EXERCISE BRIEF: Give the data again word for word; drop the pictures.

DATA SUPPLIED:
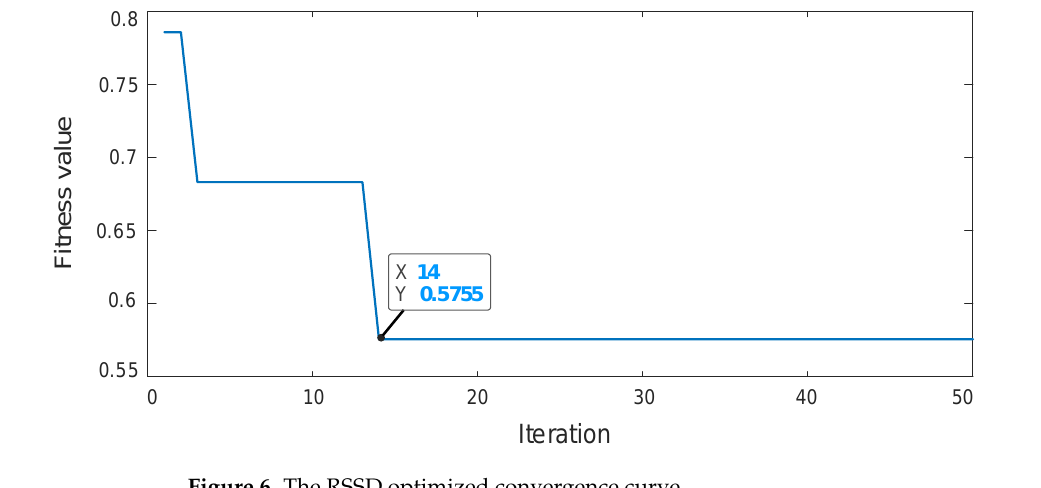
Figure 6. The RSSD optimized convergence curve.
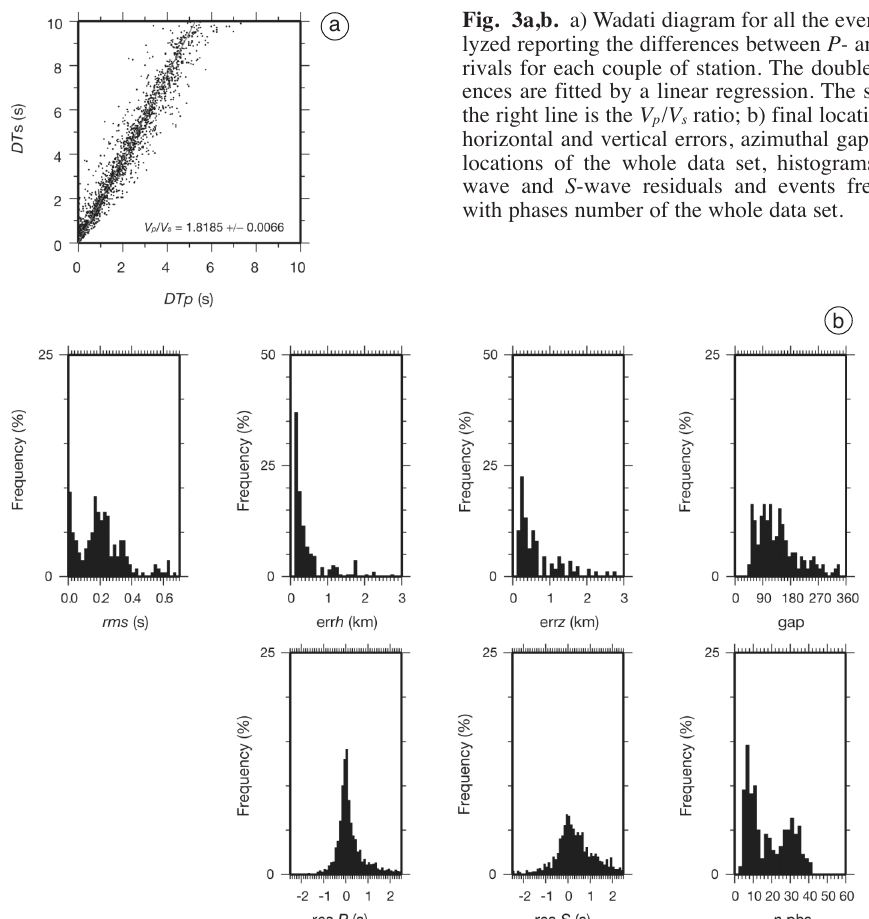
Fig. 3a,b. a) Wadati diagram for all the events ana- lyzed reporting the differences between P- and S -ar- rivals for each couple of station. The double differ- ences are fitted by a linear regression. The slope of the right line is the V p / V s ratio; b) final location rms, horizontal and vertical errors, azimuthal gap for the locations of the whole data set, histograms of P - wave and S -wave residuals and events frequency with phases number of the whole data set.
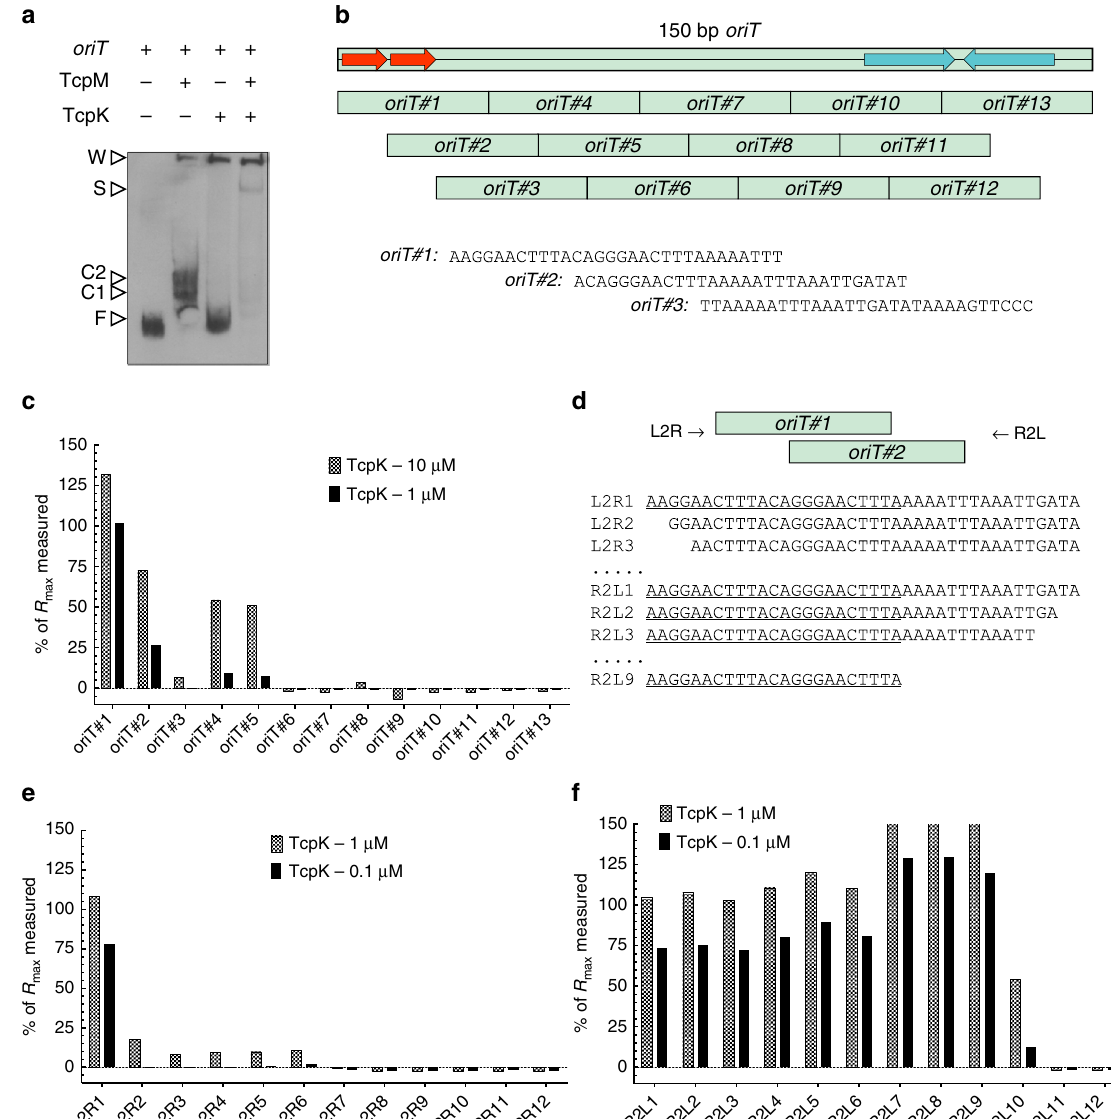
Fig. 2 Identi fi cation of TcpK binding site. a Gel mobility shift assays with His 6 -TcpK. The DIG-labeled 150 bp oriT fragment was incubated alone, in the presence of 450 nM TcpM, in the presence of 750 nM TcpK or in the presence of 450 nM TcpM and TcpK (50 nM), as indicated. Reactions were separated on a 6% (w v − 1 ) TBE acrylamide gel for 60 min at 200 V at 4 °C. Open arrows indicate free DNA (F), protein – DNA complexes (C), protein – DNA super-shifted complexes (S) and complexes in the wells (W). b SPR analysis of TcpK binding to oriT . The 150 bp oriT site of pCW3 was divided into overlapping fragments ( oriT#1 – oriT#13 ) each comprised of 30 bp with 20 bases overlap from one fragment to the next. The biotinylated single-stranded DNA (ssDNA) ReDCaT linker was immobilized on the surface of a Streptavidin (SA) chip to a surface density of 450 Resonance Unit (RU). c The binding of TcpK to the oligonucleotides was tested by SPR at protein concentrations of 10 μ M (checked bars) and 1 μ M (solid bars). The binding levels are expressed as a percentage of the theoretical maximum response (see Methods). d SPR-based mapping de fi nes the TcpK binding site. A 39 bp fragment that encompassed oriT#1 and oriT#2 was used as the initial test fragment (L2R1 and R2L1 for left to right and right to left, respectively). Subsequent oligonucleotides (L2R2 to L2R12 and R2L2 to R2L12) were incrementally shorter by 2 nt. TcpK binding to each oligonucleotide L2R ( e ) and R2L ( f ) was tested at protein concentrations of 1 μ M (checked bars) and 0.1 μ M (solid bars). The binding levels are expressed as a percentage of the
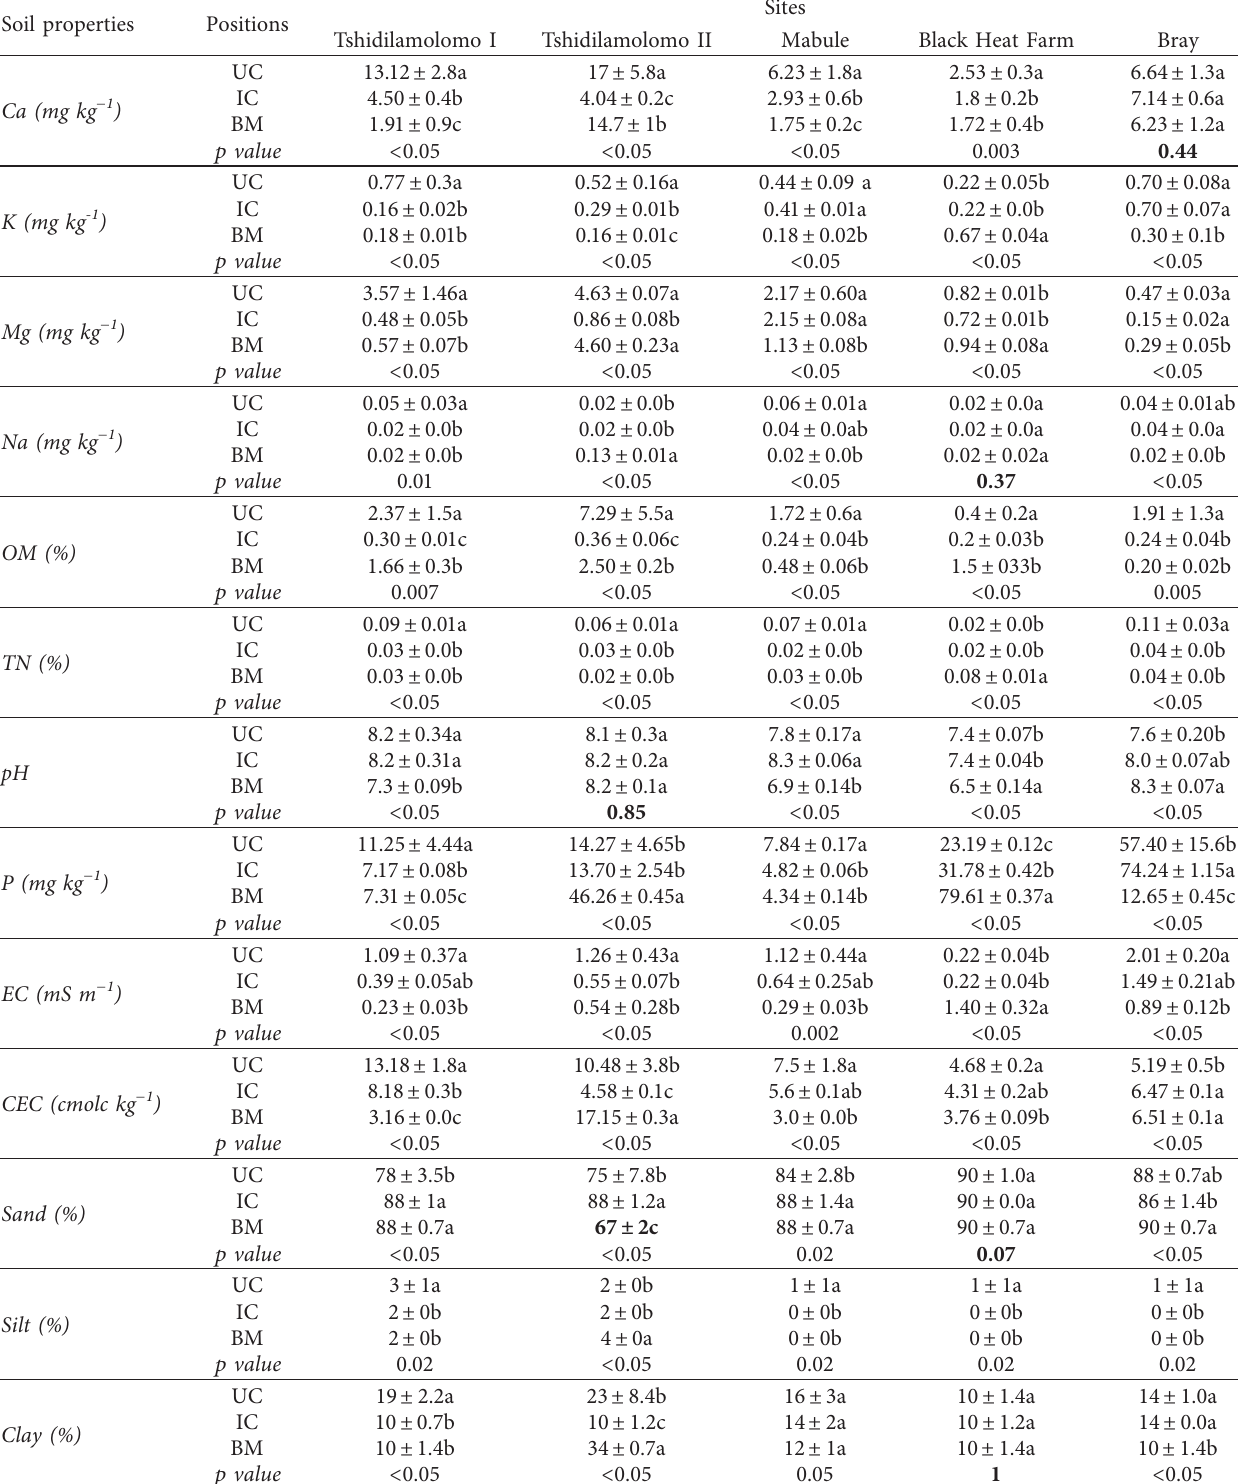
Table 2: Mean ( ± SEM) of selected soil properties in three soil stands at five study sites Influenced by Prosopis species. Soil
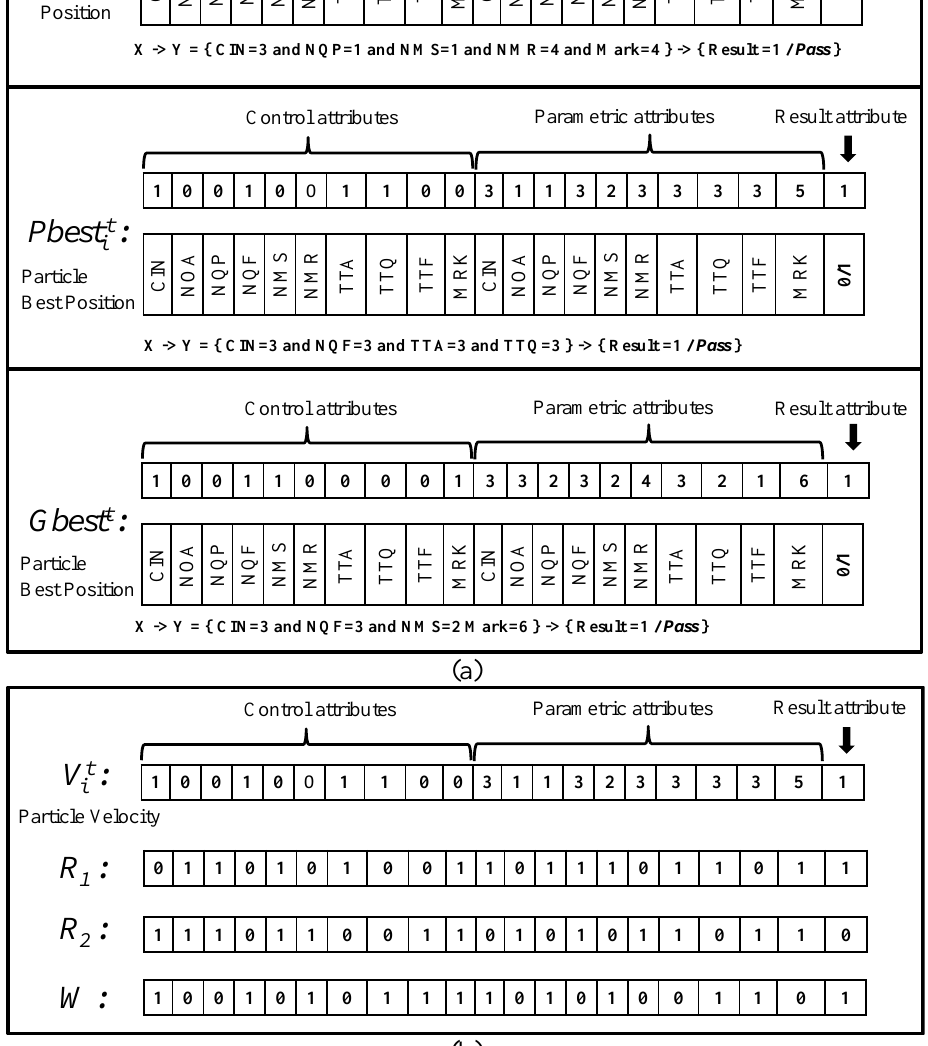
Figure 7. Samples of particle position, Pbest and Gbest particles (a), velocity particle, R 1 , R 2 , and W vectors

SOLVED PROBLEM:
Figure 6. The RSSD optimized convergence curve.
Fig. 3a,b. a) Wadati diagram for all the events ana- lyzed reporting the differences between P- and S -ar- rivals for each couple of station. The double differ- ences are fitted by a linear regression. The slope of the right line is the V p / V s ratio; b) final location rms, horizontal and vertical errors, azimuthal gap for the locations of the whole data set, histograms of P - wave and S -wave residuals and events frequency with phases number of the whole data set.
Fig. 2 Identi fi cation of TcpK binding site. a Gel mobility shift assays with His 6 -TcpK. The DIG-labeled 150 bp oriT fragment was incubated alone, in the presence of 450 nM TcpM, in the presence of 750 nM TcpK or in the presence of 450 nM TcpM and TcpK (50 nM), as indicated. Reactions were separated on a 6% (w v − 1 ) TBE acrylamide gel for 60 min at 200 V at 4 °C. Open arrows indicate free DNA (F), protein – DNA complexes (C), protein – DNA super-shifted complexes (S) and complexes in the wells (W). b SPR analysis of TcpK binding to oriT . The 150 bp oriT site of pCW3 was divided into overlapping fragments ( oriT#1 – oriT#13 ) each comprised of 30 bp with 20 bases overlap from one fragment to the next. The biotinylated single-stranded DNA (ssDNA) ReDCaT linker was immobilized on the surface of a Streptavidin (SA) chip to a surface density of 450 Resonance Unit (RU). c The binding of TcpK to the oligonucleotides was tested by SPR at protein concentrations of 10 μ M (checked bars) and 1 μ M (solid bars). The binding levels are expressed as a percentage of the theoretical maximum response (see Methods). d SPR-based mapping de fi nes the TcpK binding site. A 39 bp fragment that encompassed oriT#1 and oriT#2 was used as the initial test fragment (L2R1 and R2L1 for left to right and right to left, respectively). Subsequent oligonucleotides (L2R2 to L2R12 and R2L2 to R2L12) were incrementally shorter by 2 nt. TcpK binding to each oligonucleotide L2R ( e ) and R2L ( f ) was tested at protein concentrations of 1 μ M (checked bars) and 0.1 μ M (solid bars). The binding levels are expressed as a percentage of the
Table 2: Mean ( ± SEM) of selected soil properties in three soil stands at five study sites Influenced by Prosopis species. Soil
Figure 7. Samples of particle position, Pbest and Gbest particles (a), velocity particle, R 1 , R 2 , and W vectors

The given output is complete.